Leslie Norwalk, former acting administrator of the agency that oversees Medicare, said opponents see the buy-in idea as another step toward increased government control, and eventually a single-payer system.

"Medicare is the most popular health plan out there and the idea that it might be expanded is intriguing," said John Rother, director of legislation and public policy for AARP, the seniors' lobby. "But whether we could support it or not would depend on all these (as yet not spelled out) details that are quite consequential for the future of the program."

Joe Baker, president of the Medicare Rights Center, said he's glad the buy-in idea is being discussed. But, he said, one of the challenges for lawmakers would be to ensure that the buy-in population would get the same benefits as people getting insurance through the new exchanges. If the benefits weren't similar, he said, Medicare might attract only those who couldn't get a better deal elsewhere. That, in turn, could mean it would attract a sicker population, driving up costs.

But under the current versions of the health care legislation, the insurance on the exchanges would be more generous than what Medicare provides.
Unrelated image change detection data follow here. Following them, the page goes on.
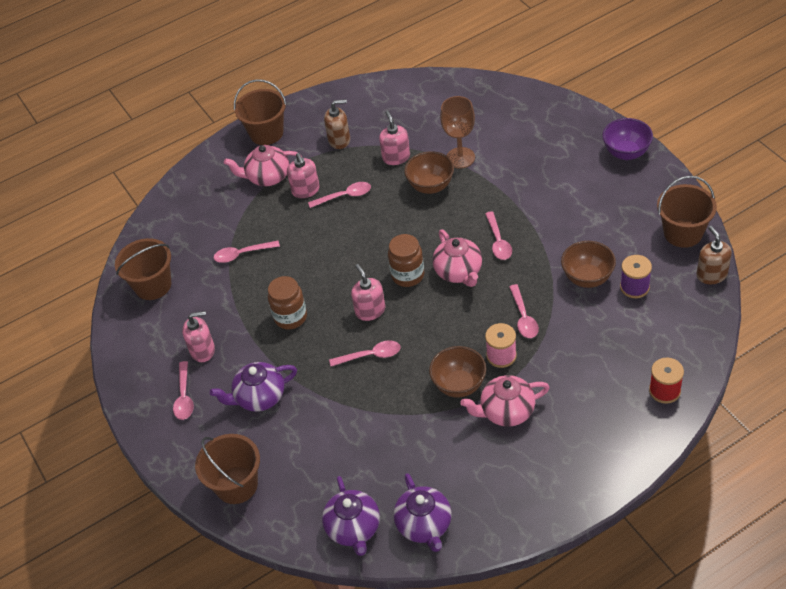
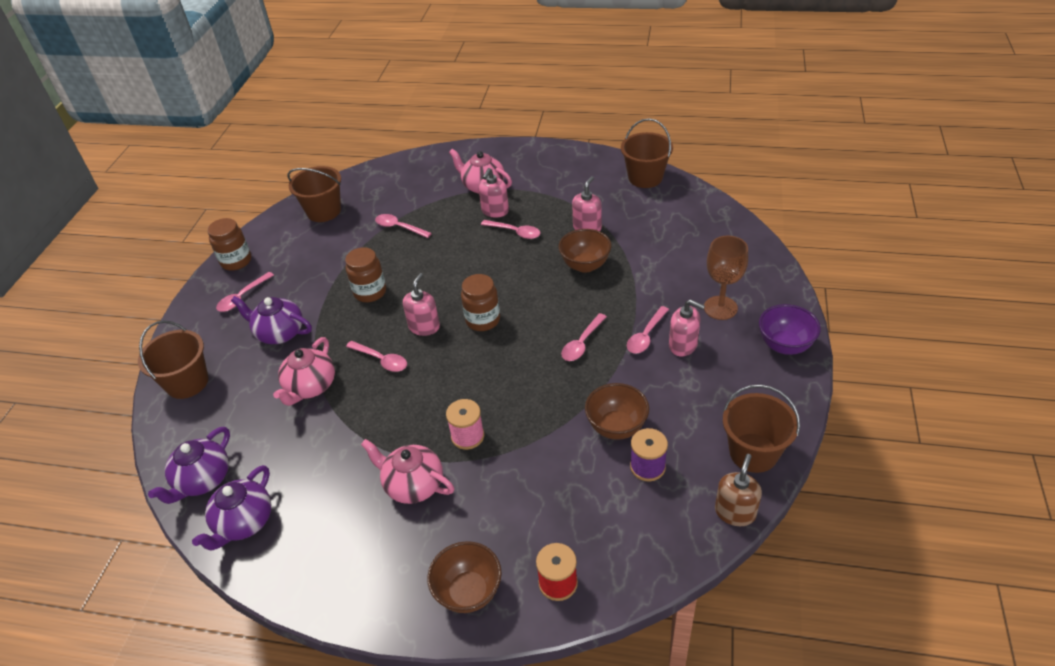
camera: 40 degrees right, 5 degrees down
(133, 376) = (236, 261): none -> brown jar
(203, 350) = (292, 275): pink soap dispenser -> pink soap dispenser (683, 345)
(266, 133) = (521, 156): brown bucket -> brown bucket (645, 178)
(339, 140) = (563, 190): brown soap dispenser -> none
(459, 272) = (522, 345): pink teapot -> pink teapot (310, 387)
(459, 385) = (408, 433): brown bowl -> brown bowl (468, 592)
(460, 158) = (635, 259): brown goblet -> brown goblet (720, 308)
(523, 317) = (523, 419): pink spoon -> pink spoon (646, 336)

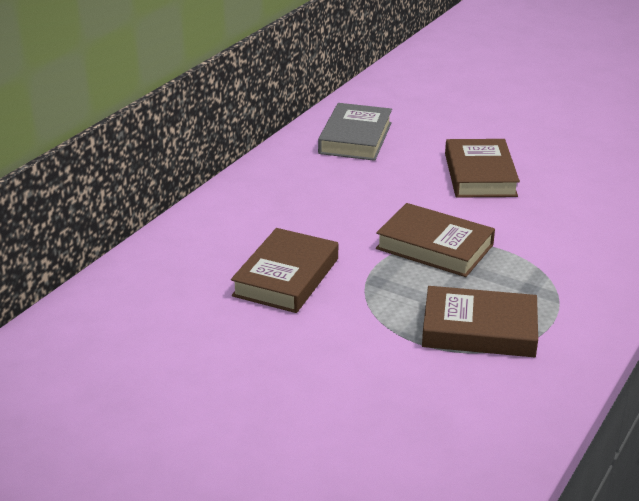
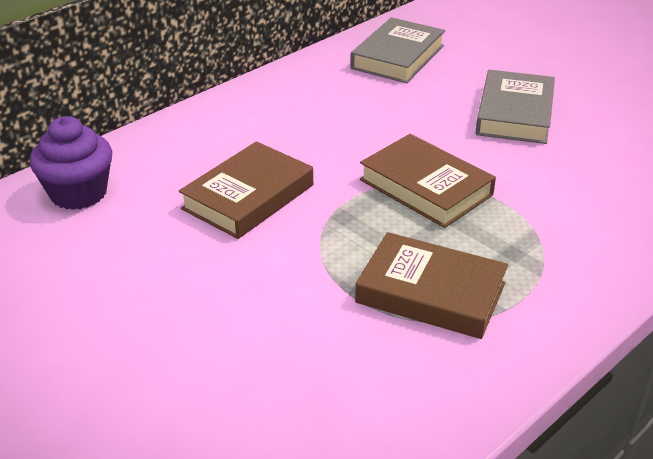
camera: 15 degrees right, 5 degrees up
(129, 297) = (78, 193): none -> purple cupcake
(480, 175) = (514, 114): brown book -> grey book

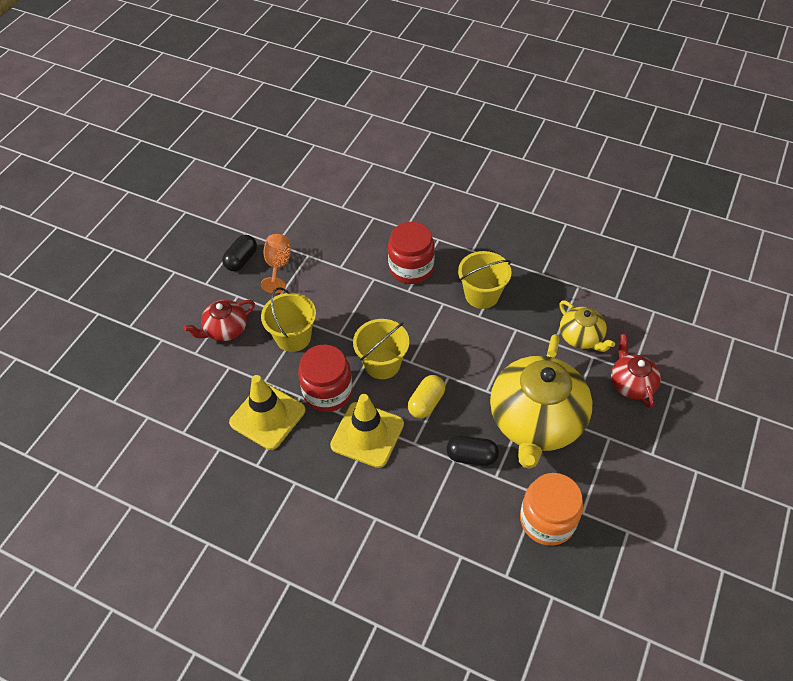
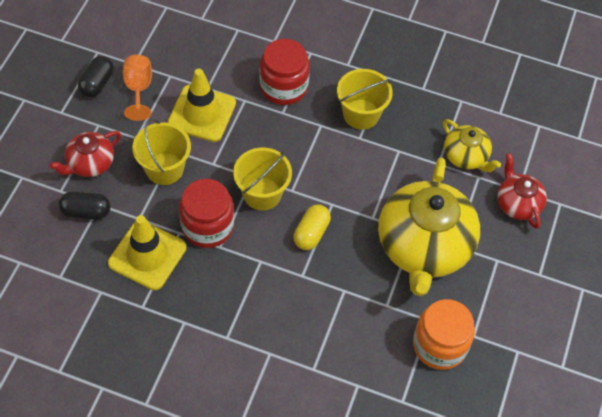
camera: 10 degrees left, 5 degrees up
(367, 434) = (253, 269): yellow traffic cone -> yellow traffic cone (202, 113)
(471, 456) = (361, 286): black capsule -> black capsule (86, 212)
The basic plans offered under the House-passed legislation would limit annual out-of pocket costs to $5,000 for individuals and $10,000 for families. The Senate limits are a bit higher. But traditional Medicare doesn't have limits on out-of-pocket costs.

This story was produced through collaboration between NPR and Kaiser Health News (KHN), an editorially independent program of the Henry J. Kaiser Family Foundation, a nonpartisan health-care policy research organization. The Kaiser Family Foundation is not affiliated with Kaiser Permanente.